TASK BRIEF - Exclude the pictures; give every entry again exactly as written.
::::::::
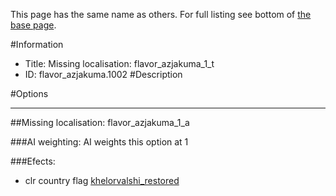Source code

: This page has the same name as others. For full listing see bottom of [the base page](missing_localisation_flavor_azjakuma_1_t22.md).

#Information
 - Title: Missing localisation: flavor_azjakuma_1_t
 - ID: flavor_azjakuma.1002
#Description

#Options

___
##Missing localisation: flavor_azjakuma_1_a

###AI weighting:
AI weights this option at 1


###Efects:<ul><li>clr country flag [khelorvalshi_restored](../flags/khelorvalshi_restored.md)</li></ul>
::::::::
SOLUTION TO THIS TASK -
Source code

: This page has the same name as others. For full listing see bottom of [the base page](missing_localisation_flavor_azjakuma_1_t22.md).

#Information
 - Title: Missing localisation: flavor_azjakuma_1_t
 - ID: flavor_azjakuma.1002
#Description

#Options

___
##Missing localisation: flavor_azjakuma_1_a

###AI weighting:
AI weights this option at 1


###Efects:<ul><li>clr country flag [khelorvalshi_restored](../flags/khelorvalshi_restored.md)</li></ul>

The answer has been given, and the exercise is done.